» PROMPT A: Extract everything in the Nutch plugin post below from "You are viewing" down to "syntax looks different.".
» PROMPT B: According to the Nutch plugin post below, which Nutch version is the plugin being written for?
» PROMPT C: List every tool or resource that the writer of the Nutch plugin post below says they used when checking or trying to fix the problem.

You are viewing a plain text version of this content. The canonical link for it is here.
Posted to dev@nutch.apache.org by "david.stuart@progressivealliance.co.uk" <da...@progressivealliance.co.uk> on 2009/11/24 11:57:13 UTC

Plugin Developement Help

Hi All,

I think I am just about finished my plugin (nutch 1.0) which adds extra metadata
to during parsing the problem I am having is it doesn't seem to be adding the
data to the system (via luke or readseg). I looked at in the wiki but it seems
to be for 0.9 and the syntax looks different.

» RAW DATA:

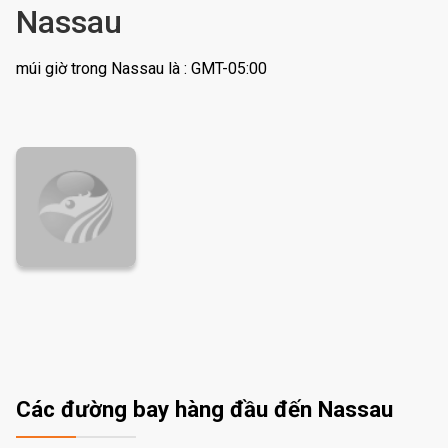
Nassau
múi giờ trong Nassau là : GMT-05:00
Các đường bay hàng đầu đến Nassau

» TASK OUTPUT A:
You are viewing a plain text version of this content. The canonical link for it is here.
Posted to dev@nutch.apache.org by "david.stuart@progressivealliance.co.uk" <da...@progressivealliance.co.uk> on 2009/11/24 11:57:13 UTC

Plugin Developement Help

Hi All,

I think I am just about finished my plugin (nutch 1.0) which adds extra metadata
to during parsing the problem I am having is it doesn't seem to be adding the
data to the system (via luke or readseg). I looked at in the wiki but it seems
to be for 0.9 and the syntax looks different.

» TASK OUTPUT B: Nutch 1.0

» TASK OUTPUT C:
- luke
- readseg
- the wiki